Minggu, 29 November 2009

UN 2010

Ujian Nasional Tahun Pelajaran 2009/2010 mengalami perubahan. Biasanya pelaksanaan ujian nasional pada minggu ke tiga bulan April tetapi sekarang maju 1 bulan. Menurut Menteri Pendidikan M. Nuh mengatakan bahwa ujian nasional tahun ini maju satu bulan. Untuk SMA pelaksanaan ujian pada minggu ketiga bulan Maret. Ujian Susulan atau ujian ulangan dilaksanakan pada minggu keempat bulan Maret.
Berbeda dengan UN pada tahun sebelumnya yang tidak ada ujian ulang bagi siswa yang tidak lulus, pada tahun ini ada ujian ulang bagi siswa yang tidak lulus pada ujian pertama.
Ujian Ulang akan dilaksanakan pada minggu pertama bulan April. Yang yang baru lagi dari pelaksanaan UN tahun ini adalah adanya sistem Cluster. Selama ini pelaksanaan UN oleh sekolah masing-masing dan hanya pengawas yang disilang murni. Tahun ini maka siswa dalam satu Cluster (mungkin kecamatan) terdiri atas 4 sekolah digabung menjadi satu. Dalam satu ruangan 20 orang terdiri dari 4 sekolah (masing-masing 5 orang). Ini berarti kembali ke Kurikulum 85 dimana siswa disilang murni.

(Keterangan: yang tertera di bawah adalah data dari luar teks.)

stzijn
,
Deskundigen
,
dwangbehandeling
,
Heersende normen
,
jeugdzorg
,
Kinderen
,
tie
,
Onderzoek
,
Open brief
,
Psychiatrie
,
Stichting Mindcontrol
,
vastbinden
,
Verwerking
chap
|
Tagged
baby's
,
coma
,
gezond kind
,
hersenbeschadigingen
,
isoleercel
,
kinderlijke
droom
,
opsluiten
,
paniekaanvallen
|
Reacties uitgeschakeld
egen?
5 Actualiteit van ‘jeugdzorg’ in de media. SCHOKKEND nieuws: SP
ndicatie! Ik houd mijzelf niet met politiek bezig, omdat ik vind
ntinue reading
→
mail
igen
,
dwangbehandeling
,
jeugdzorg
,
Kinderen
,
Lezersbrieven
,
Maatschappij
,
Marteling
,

Ada beberapa keuntungan dari pelaksanan UN tahun ini, dimana siswa yang tidak lulus pada tahap pertama masih dapat mengulang pada UN ulang.
Sistem cluster yang akan dilaksanakan jika tidak disosialisasikan sejak dini akan menjadi masalah di lapangan.
Orang di Jakarta tidak pernah berfikir tentang daerah-daerah yang sulit, mungking mereka juga tidak terbayangkan dengan dua sekolah dalam satu Kecamatan yang jaraknya mencapai 10 km. Bagaimana siswa dapat mencapai tempat ujian dengan baik, mereka akan kesulitan, apalagi untuk daerah-daerah yang sulit di jangkau dengan kendaraan darat, seperti di Sumatera Selatan.
Sistem Cluster juga harus dibayar mahal karena siswa aharus mengeluarkan ongkos ekstra untuk mencapai tempat ujian.
Sistem Cluster menurut saya bukanlah cara yang bijak, dan dapat ditinjau ulang dengan melihat kondisi masing-masing daerah di Indonesia.
Hal yang menjadi pertentangan di masyarakat adalah hasil UN yang dijadikan sebagai alat untuk menghakimi siswa lulus tidak lulus. Hal ini mengakibatkan praktek-praktek kecurangan di lapangan, seharusnya tidak demikian.
Ada sebuah kata yang terlempar dari seorang guru dilapangan : "Berapa standar angka kelulusan yang menteri pesan, kami akan penuhi, 7, 8, 9 atau 10", katanya.
Pernyataan bahwa UN dapat menjadi indek dan indikator kemajuan pendidikan Indonesia adalah sebuah "isapan jempol".
Sebaiknya kelulusan tetap diberikan kepada sekolah, seperti yang dilakukan dulu, sehingga dapat menekan praktek-praktek kecurangan di lapangan.
Jika benar tahun ini yang menjadi pengawas di lapangan adalah pihak perguruan tinggi, ini juga sama seperti tahun sebelumnya. Kecurangan masih akan tetap terjadi. Kecuali, jika soal UN benar-benar dijaga oleh pihak PT setiap saat. Atau soal baru dibagian ke setiap sekolah pada saat mau ujian oleh pihak PT.
Jika tidak, maka biaya milyaran yang dikeluarkan setiap tahun hanya sia-sia.
Mari kita berkaca, carut marutnya pendidikan karena tidak mau tahu, pemerintah mengambil kebijakan, pemprof mengambil kebijakan, pengkap mengambil kebijakan. Kami di lapangan sebagai guru juga akan mengambil kebijakan karena Pak Menteri juga berpesan lulusan harus 5,5.